The list includes heath practitioners; staff and service providers responsible for the generation, transmission and distribution of electricity; security personnel; agricultural and food supply-related operations; retailers, wholesalers, and spaza shops; financial services; government officials and the media.
Last week, trade and industry minister Ebrahim Patel announced that all businesses that would be allowed to provide essential services were required to seek approval from the department. Such businesses need to apply to the Companies and Intellectual Property Commission (CIPC) bizportal website at www.bizportal.gov.za and obtain a certificate that allows them to continue trading.
On Tuesday, the department said during the course of its review of the essential service list of applications, the CIPC established that certain companies not designated as essential services had either fraudulently or negligently applied.
“The CIPC, upon review, has established that pubs, taverns, restaurants, fast-food places, pizza parlours and the like have registered to continue operating during the lockdown, in violation of the applicable regulations as per the essential service list. These businesses are not eligible to continue operating during the lockdown period in terms of the regulations and directions issued by government,” the department said in statement.
The businesses in the CIPC database that are not eligible to continue operations during the lockdown have had their certificates cancelled and will be handed over to the SA Police Services for further investigation and potential prosecution.
“Any business that is not authorised to continue operating during the lockdown in terms of the applicable regulations and directions should cease operations with immediate effect.”
The department said it had made it clear when the automated certificate was issued by the CIPC, that the provision thereof was based on information provided by the registered company itself, and that possession of the certificate does not in itself automatically constitute the right to continue operating during the lockdown period.
The operation of any essential service is subject to full compliance with the applicable lockdown rules and that the company falls within the scope of essential services as defined in the regulations, the department said.

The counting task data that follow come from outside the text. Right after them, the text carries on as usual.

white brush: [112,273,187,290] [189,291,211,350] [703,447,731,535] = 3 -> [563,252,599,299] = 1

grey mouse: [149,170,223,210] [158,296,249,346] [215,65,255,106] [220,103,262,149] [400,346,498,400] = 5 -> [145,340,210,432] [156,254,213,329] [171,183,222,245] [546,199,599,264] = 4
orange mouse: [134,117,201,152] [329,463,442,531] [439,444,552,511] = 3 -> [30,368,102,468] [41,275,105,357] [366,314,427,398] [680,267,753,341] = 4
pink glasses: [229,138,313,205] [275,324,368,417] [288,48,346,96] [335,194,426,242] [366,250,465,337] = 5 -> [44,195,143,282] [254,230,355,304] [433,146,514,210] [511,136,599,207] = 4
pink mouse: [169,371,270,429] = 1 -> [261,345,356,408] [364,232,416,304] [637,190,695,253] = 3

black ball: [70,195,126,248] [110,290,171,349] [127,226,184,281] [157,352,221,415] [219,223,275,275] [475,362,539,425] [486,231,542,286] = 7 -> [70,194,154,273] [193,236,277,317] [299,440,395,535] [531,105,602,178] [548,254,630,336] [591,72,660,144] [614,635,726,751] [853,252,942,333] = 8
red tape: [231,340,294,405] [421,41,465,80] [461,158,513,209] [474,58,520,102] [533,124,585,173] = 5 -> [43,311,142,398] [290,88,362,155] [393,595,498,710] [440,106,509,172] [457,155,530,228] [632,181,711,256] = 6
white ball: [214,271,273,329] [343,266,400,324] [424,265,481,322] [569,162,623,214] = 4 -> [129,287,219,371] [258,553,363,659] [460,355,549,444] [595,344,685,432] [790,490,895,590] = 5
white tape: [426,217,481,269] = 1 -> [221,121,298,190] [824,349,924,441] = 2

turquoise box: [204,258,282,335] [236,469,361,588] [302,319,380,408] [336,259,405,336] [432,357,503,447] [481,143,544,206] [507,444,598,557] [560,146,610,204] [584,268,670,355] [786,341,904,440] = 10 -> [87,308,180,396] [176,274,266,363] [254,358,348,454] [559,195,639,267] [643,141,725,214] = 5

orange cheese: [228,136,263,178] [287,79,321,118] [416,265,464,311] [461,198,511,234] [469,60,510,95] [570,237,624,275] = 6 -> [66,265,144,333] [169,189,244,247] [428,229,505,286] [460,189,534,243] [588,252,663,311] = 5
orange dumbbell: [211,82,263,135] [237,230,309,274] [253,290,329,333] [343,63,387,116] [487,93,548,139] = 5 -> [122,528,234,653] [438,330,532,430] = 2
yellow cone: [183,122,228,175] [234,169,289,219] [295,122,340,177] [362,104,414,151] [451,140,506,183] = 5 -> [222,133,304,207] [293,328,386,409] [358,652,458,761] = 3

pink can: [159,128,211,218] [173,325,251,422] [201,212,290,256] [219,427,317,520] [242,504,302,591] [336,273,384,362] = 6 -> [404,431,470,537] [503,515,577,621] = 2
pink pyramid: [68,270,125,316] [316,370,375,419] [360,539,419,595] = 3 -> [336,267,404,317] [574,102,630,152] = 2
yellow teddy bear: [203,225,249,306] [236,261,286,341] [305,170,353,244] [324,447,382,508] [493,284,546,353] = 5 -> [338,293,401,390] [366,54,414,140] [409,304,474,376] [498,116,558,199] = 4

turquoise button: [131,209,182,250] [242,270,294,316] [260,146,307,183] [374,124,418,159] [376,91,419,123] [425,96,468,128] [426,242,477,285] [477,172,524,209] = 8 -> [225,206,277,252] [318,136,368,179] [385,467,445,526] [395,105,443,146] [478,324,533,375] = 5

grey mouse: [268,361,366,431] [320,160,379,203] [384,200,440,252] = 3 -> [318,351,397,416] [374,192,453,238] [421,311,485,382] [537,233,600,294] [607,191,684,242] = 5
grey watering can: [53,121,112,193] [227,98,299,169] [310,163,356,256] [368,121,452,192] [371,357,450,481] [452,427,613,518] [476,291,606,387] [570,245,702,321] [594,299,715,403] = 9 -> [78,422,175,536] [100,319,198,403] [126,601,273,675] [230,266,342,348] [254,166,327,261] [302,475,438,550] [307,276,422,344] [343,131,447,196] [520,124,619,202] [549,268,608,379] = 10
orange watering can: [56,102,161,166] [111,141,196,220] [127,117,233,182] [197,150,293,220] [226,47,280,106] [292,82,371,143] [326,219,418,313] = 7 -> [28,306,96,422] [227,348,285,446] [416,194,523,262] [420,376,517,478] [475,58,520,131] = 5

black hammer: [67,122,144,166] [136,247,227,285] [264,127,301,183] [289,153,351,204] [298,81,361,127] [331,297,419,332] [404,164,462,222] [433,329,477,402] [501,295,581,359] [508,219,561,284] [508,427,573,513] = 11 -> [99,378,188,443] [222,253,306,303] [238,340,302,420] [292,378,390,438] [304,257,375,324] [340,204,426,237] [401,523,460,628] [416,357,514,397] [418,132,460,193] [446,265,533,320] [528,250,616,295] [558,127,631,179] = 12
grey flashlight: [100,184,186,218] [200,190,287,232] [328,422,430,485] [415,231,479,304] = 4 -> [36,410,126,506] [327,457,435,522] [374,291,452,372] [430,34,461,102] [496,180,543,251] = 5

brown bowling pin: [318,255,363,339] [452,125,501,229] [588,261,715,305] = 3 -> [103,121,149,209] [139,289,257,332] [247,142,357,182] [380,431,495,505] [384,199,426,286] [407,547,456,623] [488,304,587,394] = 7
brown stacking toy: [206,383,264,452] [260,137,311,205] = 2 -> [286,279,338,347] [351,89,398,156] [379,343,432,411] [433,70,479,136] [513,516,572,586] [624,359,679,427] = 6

“In a number of cases, companies have applied and received essential service certificates without compliance with the regulated conditions. It is a criminal offence for any business to continue operating during the lockdown period if it is not providing an essential service, as defined in the applicable regulations and direction, unless such business can be operated using work-from-home arrangements.
“It is also a criminal offence for any business which misrepresents the nature of its operations in order to obtain a CIPC certificate,” the department said.